Multi-speaker articulatory trajectory formation based on speaker-independent articulatory HMMs

  • Authors:
  • Sadao Hiroya;Takemi Mochida

  • Affiliations:
  • NTT Communication Science Laboratories, NTT Corporation, 3-1 Morinosato-Wakamiya, Atsugi-shi, Kanagawa 243-0198, Japan;NTT Communication Science Laboratories, NTT Corporation, 3-1 Morinosato-Wakamiya, Atsugi-shi, Kanagawa 243-0198, Japan

  • Venue:
  • Speech Communication
  • Year:
  • 2006

Quantified Score

Hi-index 0.00

Visualization

Abstract

Inter-speaker variability in the speech spectrum domain has been modeled using speaker-adaptive training (SAT), in which speaker-independent phoneme-specific hidden Markov models (HMMs) were used along with a speaker-adaptive matrix.
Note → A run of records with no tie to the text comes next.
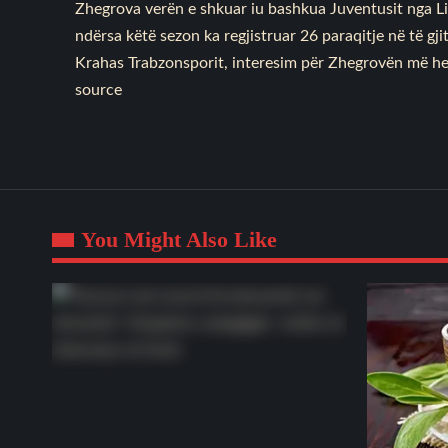
Zhegrova verën e shkuar iu bashkua Juventusit nga Lill
ndërsa këtë sezon ka regjistruar 26 paraqitje në të gji
Krahas Trabzonsporit, interesim për Zhegrovën më he
source
You Might Also Like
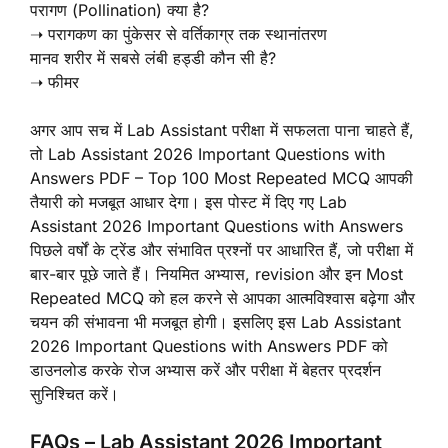
परागण (Pollination) क्या है?
➝ परागकण का पुंकेसर से वर्तिकाग्र तक स्थानांतरण
मानव शरीर में सबसे लंबी हड्डी कौन सी है?
➝ फीमर
अगर आप सच में Lab Assistant परीक्षा में सफलता पाना चाहते हैं,
तो Lab Assistant 2026 Important Questions with
Answers PDF – Top 100 Most Repeated MCQ आपकी
तैयारी को मजबूत आधार देगा। इस पोस्ट में दिए गए Lab
Assistant 2026 Important Questions with Answers
पिछले वर्षों के ट्रेंड और संभावित प्रश्नों पर आधारित हैं, जो परीक्षा में
बार-बार पूछे जाते हैं। नियमित अभ्यास, revision और इन Most
Repeated MCQ को हल करने से आपका आत्मविश्वास बढ़ेगा और
चयन की संभावना भी मजबूत होगी। इसलिए इस Lab Assistant
2026 Important Questions with Answers PDF को
डाउनलोड करके रोज अभ्यास करें और परीक्षा में बेहतर प्रदर्शन
सुनिश्चित करें।
FAQs – Lab Assistant 2026 Important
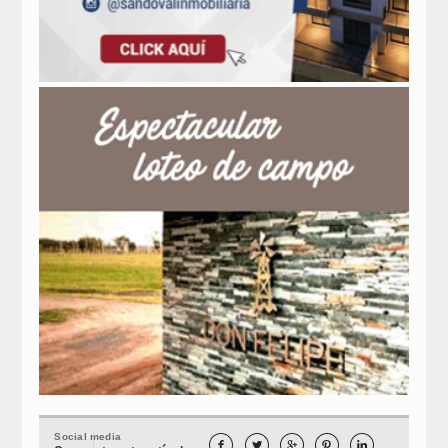
Social media





In this paper, multi-speaker articulatory trajectory formation based on this method is presented. Both speaker-independent and speaker-specific features are statistically separated from a multi-speaker articulatory database, which consists of the mid-sagittal motion data of the lips, incisor, and tongue measured with an electro-magnetic articulographic (EMA) system. We evaluated the proposed method in terms of the RMS error between the measured and estimated articulatory parameters. When multi-speaker models of articulatory parameters with two speaker-adaptive matrices for each speaker were used, the average RMS error of articulatory parameters was 1.29mm and showed no statistically significant difference from that for speaker-dependent models (1.22mm). For comparison, multi-speaker models of the conventional speech spectrum were also constructed using a multi-speaker spectrum database, which consists of speech data simultaneously recorded during the articulatory measurements. The average spectral distance between the vocal-tract and estimated spectrum from two-matrix models was 4.19dB and showed a statistically significant difference from that for speaker-dependent models (3.97dB). These results indicate that modeling of inter-speaker variability in the articulatory parameter domain with a small number of matrices for each speaker almost perfectly approximates the speaker dependency of articulation and is better than that in the speech spectrum domain.